Work to complete:
May I have, exactly as written, the line containing "index mcp: (172, 141)" and every line after it through the end of the listing below, and nothing else?

[[ Records for this task open ]]

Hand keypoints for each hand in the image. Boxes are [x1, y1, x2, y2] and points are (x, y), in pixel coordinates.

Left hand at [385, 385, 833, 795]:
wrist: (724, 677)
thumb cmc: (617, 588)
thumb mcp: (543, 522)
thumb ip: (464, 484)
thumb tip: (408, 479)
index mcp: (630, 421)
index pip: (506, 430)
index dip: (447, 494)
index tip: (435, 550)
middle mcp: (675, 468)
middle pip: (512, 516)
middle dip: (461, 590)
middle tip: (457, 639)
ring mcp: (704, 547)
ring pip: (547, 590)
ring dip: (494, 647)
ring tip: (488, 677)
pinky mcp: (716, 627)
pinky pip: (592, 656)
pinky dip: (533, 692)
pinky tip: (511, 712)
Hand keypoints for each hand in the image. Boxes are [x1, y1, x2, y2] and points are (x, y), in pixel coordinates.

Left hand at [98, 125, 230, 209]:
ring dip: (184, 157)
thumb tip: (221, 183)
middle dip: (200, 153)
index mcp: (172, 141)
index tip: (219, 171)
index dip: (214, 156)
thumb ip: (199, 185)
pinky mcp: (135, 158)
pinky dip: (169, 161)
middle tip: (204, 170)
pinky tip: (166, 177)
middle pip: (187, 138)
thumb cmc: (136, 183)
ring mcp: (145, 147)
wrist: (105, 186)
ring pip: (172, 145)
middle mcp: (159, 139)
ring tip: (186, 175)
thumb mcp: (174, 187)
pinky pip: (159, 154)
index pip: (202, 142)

[[ Records for this task closed ]]

Your response:
index mcp: (172, 141)
index tip: (219, 171)
index dip: (214, 156)
thumb ip: (199, 185)
pinky mcp: (135, 158)
pinky dip: (169, 161)
middle tip: (204, 170)
pinky tip: (166, 177)
middle pip: (187, 138)
thumb cmc: (136, 183)
ring mcp: (145, 147)
wrist: (105, 186)
ring pip: (172, 145)
middle mcp: (159, 139)
ring tip: (186, 175)
thumb mcp: (174, 187)
pinky pip: (159, 154)
index pip: (202, 142)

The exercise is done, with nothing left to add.